I cant hide them if all my permission are based on postgres.

Resolving permissions by url looks bad. Is there any better options? Mayby by passing context/schema to controller and read them in PLUG? Is this even possible?

11

Why not? If the user doesn’t have a permission to access a row, it won’t be returned to them in selects.

Resolving permissions by url looks bad. Is there any better options? Mayby by passing context/schema to controller and read them in PLUG? Is this even possible?

What do you mean by resolving permissions by url? I’m not using urls in my examples above.

12

Not you. I said it at the beggining of this topic.

Permission based on RLS seems great. But still i don’t know how to hide something in menu. For example you don’t have permission for user. How should i remove users card from menu?

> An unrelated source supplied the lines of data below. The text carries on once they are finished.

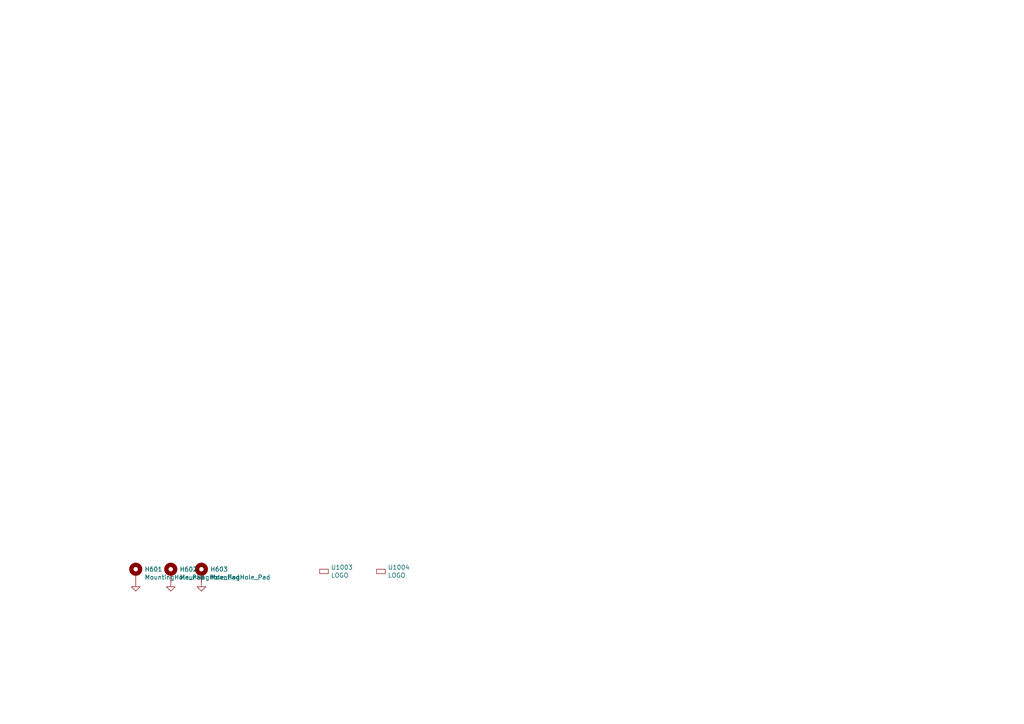
<source format=kicad_sch>
(kicad_sch (version 20211123) (generator eeschema)

  (uuid de552ae9-cde6-4643-8cc7-9de2579dadae)

  (paper "A4")

  


  (symbol (lib_id "Mechanical:MountingHole_Pad") (at 39.37 166.37 0) (unit 1)
    (in_bom yes) (on_board yes)
    (uuid 00000000-0000-0000-0000-00005ff14ebc)
    (property "Reference" "H601" (id 0) (at 41.91 165.1254 0)
      (effects (font (size 1.27 1.27)) (justify left))
    )
    (property "Value" "MountingHole_Pad" (id 1) (at 41.91 167.4368 0)
      (effects (font (size 1.27 1.27)) (justify left))
    )
    (property "Footprint" "MountingHole:MountingHole_3.2mm_M3_ISO7380_Pad" (id 2) (at 39.37 166.37 0)
      (effects (font (size 1.27 1.27)) hide)
    )
    (property "Datasheet" "~" (id 3) (at 39.37 166.37 0)
      (effects (font (size 1.27 1.27)) hide)
    )
    (pin "1" (uuid 6c30f57f-628f-406b-853b-d8aa47a9c5f8))
  )

  (symbol (lib_id "Mechanical:MountingHole_Pad") (at 49.53 166.37 0) (unit 1)
    (in_bom yes) (on_board yes)
    (uuid 00000000-0000-0000-0000-00005ff14ec2)
    (property "Reference" "H602" (id 0) (at 52.07 165.1254 0)
      (effects (font (size 1.27 1.27)) (justify left))
    )
    (property "Value" "MountingHole_Pad" (id 1) (at 52.07 167.4368 0)
      (effects (font (size 1.27 1.27)) (justify left))
    )
    (property "Footprint" "MountingHole:MountingHole_3.2mm_M3_ISO7380_Pad" (id 2) (at 49.53 166.37 0)
      (effects (font (size 1.27 1.27)) hide)
    )
    (property "Datasheet" "~" (id 3) (at 49.53 166.37 0)
      (effects (font (size 1.27 1.27)) hide)
    )
    (pin "1" (uuid e92f444f-8de3-4a85-849c-7dc5982fa2f5))
  )

  (symbol (lib_id "Mechanical:MountingHole_Pad") (at 58.42 166.37 0) (unit 1)
    (in_bom yes) (on_board yes)
    (uuid 00000000-0000-0000-0000-00005ff14ec8)
    (property "Reference" "H603" (id 0) (at 60.96 165.1254 0)
      (effects (font (size 1.27 1.27)) (justify left))
    )
    (property "Value" "MountingHole_Pad" (id 1) (at 60.96 167.4368 0)
      (effects (font (size 1.27 1.27)) (justify left))
    )
    (property "Footprint" "MountingHole:MountingHole_3.2mm_M3_ISO7380_Pad" (id 2) (at 58.42 166.37 0)
      (effects (font (size 1.27 1.27)) hide)
    )
    (property "Datasheet" "~" (id 3) (at 58.42 166.37 0)
      (effects (font (size 1.27 1.27)) hide)
    )
    (pin "1" (uuid 8a636197-f5e8-4c3d-9f98-319c166a2b3b))
  )

  (symbol (lib_id "synkie_symbols:GND") (at 39.37 168.91 0) (unit 1)
    (in_bom yes) (on_board yes)
    (uuid 00000000-0000-0000-0000-00005ff14ece)
    (property "Reference" "#PWR0145" (id 0) (at 39.37 175.26 0)
      (effects (font (size 1.27 1.27)) hide)
    )
    (property "Value" "GND" (id 1) (at 39.497 173.3042 0)
      (effects (font (size 1.27 1.27)) hide)
    )
    (property "Footprint" "" (id 2) (at 39.37 168.91 0)
      (effects (font (size 1.27 1.27)) hide)
    )
    (property "Datasheet" "" (id 3) (at 39.37 168.91 0)
      (effects (font (size 1.27 1.27)) hide)
    )
    (pin "1" (uuid 076deab4-3bed-437b-a8e3-4aafc4bb93a0))
  )

  (symbol (lib_id "synkie_symbols:GND") (at 49.53 168.91 0) (unit 1)
    (in_bom yes) (on_board yes)
    (uuid 00000000-0000-0000-0000-00005ff14ed4)
    (property "Reference" "#PWR0146" (id 0) (at 49.53 175.26 0)
      (effects (font (size 1.27 1.27)) hide)
    )
    (property "Value" "GND" (id 1) (at 49.657 173.3042 0)
      (effects (font (size 1.27 1.27)) hide)
    )
    (property "Footprint" "" (id 2) (at 49.53 168.91 0)
      (effects (font (size 1.27 1.27)) hide)
    )
    (property "Datasheet" "" (id 3) (at 49.53 168.91 0)
      (effects (font (size 1.27 1.27)) hide)
    )
    (pin "1" (uuid 404201d4-d1ab-4819-8415-9fa8a893ee0b))
  )

  (symbol (lib_id "synkie_symbols:GND") (at 58.42 168.91 0) (unit 1)
    (in_bom yes) (on_board yes)
    (uuid 00000000-0000-0000-0000-00005ff14eda)
    (property "Reference" "#PWR0147" (id 0) (at 58.42 175.26 0)
      (effects (font (size 1.27 1.27)) hide)
    )
    (property "Value" "GND" (id 1) (at 58.547 173.3042 0)
      (effects (font (size 1.27 1.27)) hide)
    )
    (property "Footprint" "" (id 2) (at 58.42 168.91 0)
      (effects (font (size 1.27 1.27)) hide)
    )
    (property "Datasheet" "" (id 3) (at 58.42 168.91 0)
      (effects (font (size 1.27 1.27)) hide)
    )
    (pin "1" (uuid 4b390937-3432-45e0-9dee-501bc99f0d9a))
  )

  (symbol (lib_id "Anyma_Library:LOGO") (at 93.98 167.64 0) (unit 1)
    (in_bom yes) (on_board yes)
    (uuid 00000000-0000-0000-0000-00005ff153fa)
    (property "Reference" "U1003" (id 0) (at 95.9612 164.5666 0)
      (effects (font (size 1.27 1.27)) (justify left))
    )
    (property "Value" "LOGO" (id 1) (at 95.9612 166.878 0)
      (effects (font (size 1.27 1.27)) (justify left))
    )
    (property "Footprint" "anyma_footprints:logo_anyma" (id 2) (at 93.98 167.64 0)
      (effects (font (size 1.27 1.27)) hide)
    )
    (property "Datasheet" "" (id 3) (at 93.98 167.64 0)
      (effects (font (size 1.27 1.27)) hide)
    )
  )

  (symbol (lib_id "Anyma_Library:LOGO") (at 110.49 167.64 0) (unit 1)
    (in_bom yes) (on_board yes)
    (uuid 00000000-0000-0000-0000-00005ff1598b)
    (property "Reference" "U1004" (id 0) (at 112.4712 164.5666 0)
      (effects (font (size 1.27 1.27)) (justify left))
    )
    (property "Value" "LOGO" (id 1) (at 112.4712 166.878 0)
      (effects (font (size 1.27 1.27)) (justify left))
    )
    (property "Footprint" "Symbol:OSHW-Logo2_7.3x6mm_SilkScreen" (id 2) (at 110.49 167.64 0)
      (effects (font (size 1.27 1.27)) hide)
    )
    (property "Datasheet" "" (id 3) (at 110.49 167.64 0)
      (effects (font (size 1.27 1.27)) hide)
    )
  )
)

</source>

And second question is how to deal with it on web context? Like i said i build it by PLUG.
In PLUG i get user from POW, path from url and action from request. So in my solution there is no information about context, schema or even table. And my solution is based on paths.

I’m trying to understand how to implement your solution. System will raise exception if user doesnt have permission to current resource?

13

A particular user or a users table? If you have multiple roles, you get the current user role and draw the UI based on it. Otherwise a select from the table would do, as it’d only return the resources the current user has access to.

And second question is how to deal with it on web context?

Same way, you get a user in plug from a cookie, it can be a user id or a session token.